## [Testo proposto]

<<<<

Dagoreport
"La Chiesa non è contro il Ddl Zan e non lo contesta né sul piano teologico né nel merito. Si chiede solo la rimodulazione di due punti caratterizzati da una criticità tecnica affinché siano più facilmente interpretabili".
Don Filippo Di Giacomo, giornalista e canonista, interviene sulla ridda di polemiche scatenate dalla pubblicazione della "nota verbale" con cui il Vaticano segnalava al governo le sue perplessità sul Ddl Zan.
"Il primo equivoco della vicenda - precisa Di Giacomo - è legato alla natura del documento in questione. Si tratta di una "nota verbale", ovvero il modo usuale con cui le diplomazie si parlano, si confrontano e scambiano osservazioni. Enfatizzarlo come una 'lettera ufficiale' è pura idiozia, anche perché siamo in una fase interlocutoria del dialogo tra due parti, lo Stato italiano e la Chiesa, i cui rapporti sono regolati dall'articolo 7 della Costituzione. Il confronto verte sulla difesa di quegli spazi di libertà religiosa che riguardano non solo i cattolici ma anche ebrei, musulmani e i seguaci di altre confessioni".
Gli attacchi di Fedez alla Santa Sede? Il cantante ha berciato: "Il Vaticano non paga le tasse immobiliari e dice che l'Italia sta violando il Concordato". Notizia mezza tarocca visto che, nel 2020, l'Amministrazione del Patrimonio della Sede Apostolica ha pagato 5,95 milioni di euro di IMU, 2,88 milioni per l'Ires senza contare le imposte pagate da Governatorato, Propaganda fide, Vicariato di Roma, Conferenza Episcopale italiana e singoli enti religiosi…
"Evidentemente il cantante si considera uno specchio di virtù - ironizza Di Giacomo - In Italia è diffusa un'idea di laicità che fa ridere: della serie, se parla un prete bisogna metterlo a tacere. E' una "laicità" in chiave anti-cattolica.
Uno stato laico non interviene, non si intromette e non ha pregiudizi. Negli ultimi mesi, invece, una quindicina di funzioni religiose sono state interrotte mentre si stava pregando per i malati o per le persone bisognose. Alcuni parroci sono stati denunciati solo perché nel bollettino parrocchiale ricordavano, sui temi della sessualità, quel che c'è scritto nel catechismo…".

>>>>

## [Consegne]
[a] Rispondi a queste domande sull'articolo sul Ddl Zan:
(i) Secondo Di Giacomo, quale articolo della Costituzione regola i rapporti tra lo Stato italiano e la Chiesa?
(ii) Quanto ha pagato di IMU nel 2020 l'Amministrazione del Patrimonio della Sede Apostolica?
(iii) Quante funzioni religiose sono state interrotte negli ultimi mesi, più o meno?
[b] Riporta parola per parola il tratto dell'articolo sul Ddl Zan che va da "Don Filippo Di" fino a "sul Ddl Zan.".
[c] Prosegui l'articolo sul Ddl Zan partendo subito dopo la sua ultima frase.
Le voci che seguono sono materiale a parte, slegato dal testo.

## [Materiale fornito]
<<<<

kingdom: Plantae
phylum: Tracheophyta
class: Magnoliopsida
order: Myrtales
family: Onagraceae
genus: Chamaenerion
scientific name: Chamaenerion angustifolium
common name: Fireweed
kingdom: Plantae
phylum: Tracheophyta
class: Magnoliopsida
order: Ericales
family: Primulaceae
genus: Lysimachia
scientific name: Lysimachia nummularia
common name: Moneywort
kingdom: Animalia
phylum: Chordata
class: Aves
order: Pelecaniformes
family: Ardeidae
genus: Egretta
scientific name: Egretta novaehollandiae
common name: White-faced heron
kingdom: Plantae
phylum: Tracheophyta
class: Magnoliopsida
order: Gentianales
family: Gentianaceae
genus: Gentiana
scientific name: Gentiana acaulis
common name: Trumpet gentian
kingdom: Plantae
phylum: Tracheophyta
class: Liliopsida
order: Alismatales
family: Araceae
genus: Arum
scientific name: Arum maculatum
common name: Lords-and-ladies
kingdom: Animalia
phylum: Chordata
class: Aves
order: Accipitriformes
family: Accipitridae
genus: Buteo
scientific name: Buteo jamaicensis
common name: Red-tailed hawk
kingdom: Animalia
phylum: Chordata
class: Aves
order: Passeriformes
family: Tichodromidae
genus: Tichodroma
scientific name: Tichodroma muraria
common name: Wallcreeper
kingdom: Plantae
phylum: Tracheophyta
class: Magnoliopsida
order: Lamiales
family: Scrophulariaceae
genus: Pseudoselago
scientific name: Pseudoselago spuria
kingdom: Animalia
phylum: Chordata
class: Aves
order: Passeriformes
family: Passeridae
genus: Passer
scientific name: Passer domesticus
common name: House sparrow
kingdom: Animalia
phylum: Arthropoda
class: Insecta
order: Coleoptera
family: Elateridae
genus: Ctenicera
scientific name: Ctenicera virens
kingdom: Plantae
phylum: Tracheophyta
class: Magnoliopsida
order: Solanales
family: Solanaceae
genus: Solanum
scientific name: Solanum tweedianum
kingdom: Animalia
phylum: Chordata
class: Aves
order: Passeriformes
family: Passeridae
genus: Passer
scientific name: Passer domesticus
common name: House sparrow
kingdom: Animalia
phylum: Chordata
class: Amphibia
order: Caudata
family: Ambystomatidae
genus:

>>>>

## [Soluzioni]
[a]
(i) L'articolo 7.
(ii) 5,95 milioni di euro.
(iii) Una quindicina.

[b]
Don Filippo Di Giacomo, giornalista e canonista, interviene sulla ridda di polemiche scatenate dalla pubblicazione della "nota verbale" con cui il Vaticano segnalava al governo le sue perplessità sul Ddl Zan.

[c]
"Si parte sempre dal preconcetto - prosegue Di Giacomo - che ogni volta che parla un prete, stia esprimendo un "no". Mentre sul caso del Ddl Zan si sta solo manifestando, nel rispetto dell'articolo 21 della Costituzione, una perplessità su due articoli (tra cui quello legato alle sanzioni) non chiari e, dunque, non idonei a garantire la piena libertà di coscienza.
D'altronde quel che la Chiesa chiede, cioè una rimodulazione di due passaggi del testo per una più facile interpretazione e una più serena osservazione della legge, è stato espresso anche dagli esperti, tra cui ex presidenti della Corte costituzionale, sentiti dalla Commissione parlamentare".
Di Giacomo piccona anche l'apparente monolite di consenso intorno al controverso disegno di legge: "Dieci giorni fa c'è stato un convegno, organizzato da un'associazione Lgbt, dal titolo "Per salvare il Ddl Zan, cambiamo il Ddl Zan". Siamo sicuri che il mondo Lgbt, nella sua totalità, aderisca senza riserve alla proposta?".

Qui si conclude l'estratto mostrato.